Some have said this is demonstrated when Romana’s very first episode ends with her screaming at a monster (it doesn’t, by the way). I think it’s more clearly symbolised by a moment in Part Four, when she ends up pushing vainly against a polystyrene rock. Doesn’t matter how bright you are, Doctor Who‘s basic template reasserts itself. You’re the assistant. The Doctor’s the clever one, you’re the asking questions, pushing jablite one. Now put on this ridiculously inadequate costume and let’s go.

That’s unless you’re able to throw away the template. And I think the next story, Douglas Adams’ The Pirate Planet is a case in point. Romana is a much more active figure in that story. She can land the TARDIS properly, she deduces and solves as much as the Doctor… It short she’s allowed to be the character she was designed to be. Perhaps what we can see in these two stories is the different approach of two brilliant writers. Holmes, a veteran, committed to the old ways. Adams, a young Turk, ready to tear them all up.

But enough of that, it’s time to invoke a fan cliche and consider the ‘Holmesian double act’, which is overused shorthand for Holmes’s tendency to pair characters together within his stories. On first sight there are two in The Ribos Operation, exiled soldiers the Graff Vynda-K and Sholakh and galactic con men Garron and Unstoffe. Both are superior/subordinate pairings which is another pattern Holmes uses regularly. But the more interesting pairing is one no one seems to mention, that of Unstoffe (Nigel Plaskitt) and Binro (Timothy Bateson).

To step back a bit… The Ribos Operation is sometimes summarised as the story of Garron trying to fool the Graff into buying a planet based on a lie that it contains great mineral wealth. But that plot ends halfway through Part Two, when the Graff discovers Garron has bugged his room and the game is up. From then on, The Ribos Operation becomes a simple man hunt; Unstoffe has the Graff’s money and a lump of precious space crystal and the chase is on.

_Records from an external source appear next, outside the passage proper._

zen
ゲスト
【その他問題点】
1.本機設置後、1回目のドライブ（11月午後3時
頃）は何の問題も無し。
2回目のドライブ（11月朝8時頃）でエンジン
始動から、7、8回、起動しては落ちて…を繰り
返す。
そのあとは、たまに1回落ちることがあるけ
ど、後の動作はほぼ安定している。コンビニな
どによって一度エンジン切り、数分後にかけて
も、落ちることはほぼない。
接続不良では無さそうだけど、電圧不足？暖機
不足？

Unstoffe is assisted by a homeless man known as Binro the Heretic. Binro is a stand in for Galileo; both believe, in opposition to the prevailing view, that their planets circle their suns. Both are persecuted for adhering to these ideas and both are forced to recant. There’s quite a nasty instance of suggested violence in The Ribos Operation when Binro retells his story.

BINRO: They said that if I did not publicly recant my belief, the gods would destroy our world.

UNSTOFFE: And did you?

BINRO: In the end. See these hands? (He raises his gnarled, twisted hands) Useless for work now. That’s why I live here.

That’s brilliant writing. In just a few short sentences, we know the whole story. Torture, specifically breaking of Binro’s hands, the tools needed for writing and conveying ideas. Without his hands, he couldn’t work. Without work, he was forced onto the streets. Doctor Who may well have adopted a lighter tone when Graham Williams took over as producer, but the darkness is always there, just a little better hidden than before.

Binro helps Unstoffe conceal himself because, as he says, ‘I know what it’s like when every man’s hand is against you.’ In return, Unstoffe confirms what Binro believes about planets and their movement. So grateful is Binro that he becomes Unstoffe’s guide through the catacombs in an effort to outwit the Graff. It fails in the end, and Binro gives his life for Unstoffe, killed by the Graff and his men. And although this prompts Unstoffe to make a headstrong rush at the guards, he is otherwise untouched by Binro’s intervention in his life.

The pay off is as clear as it is absent. Binro’s friendship should have meant that Unstoffe changed his thieving ways. Certainly he shouldn’t stick around with Garron, as he does at story’s end. Perhaps he should have stayed on Ribos, to take up Binro’s ideas and convince people of them. His character’s journey would be complete.

Or perhaps he should have left with the Doctor, and join the quest for the Key to Time. How about that? The Doctor, Romana, K9 and a light fingered, artful dodger type. Nah, that’d never work. Besides, we know how Tom feels about assistants.

LINK to The Masque of Mandragora: Catacombs! Three stories in a row.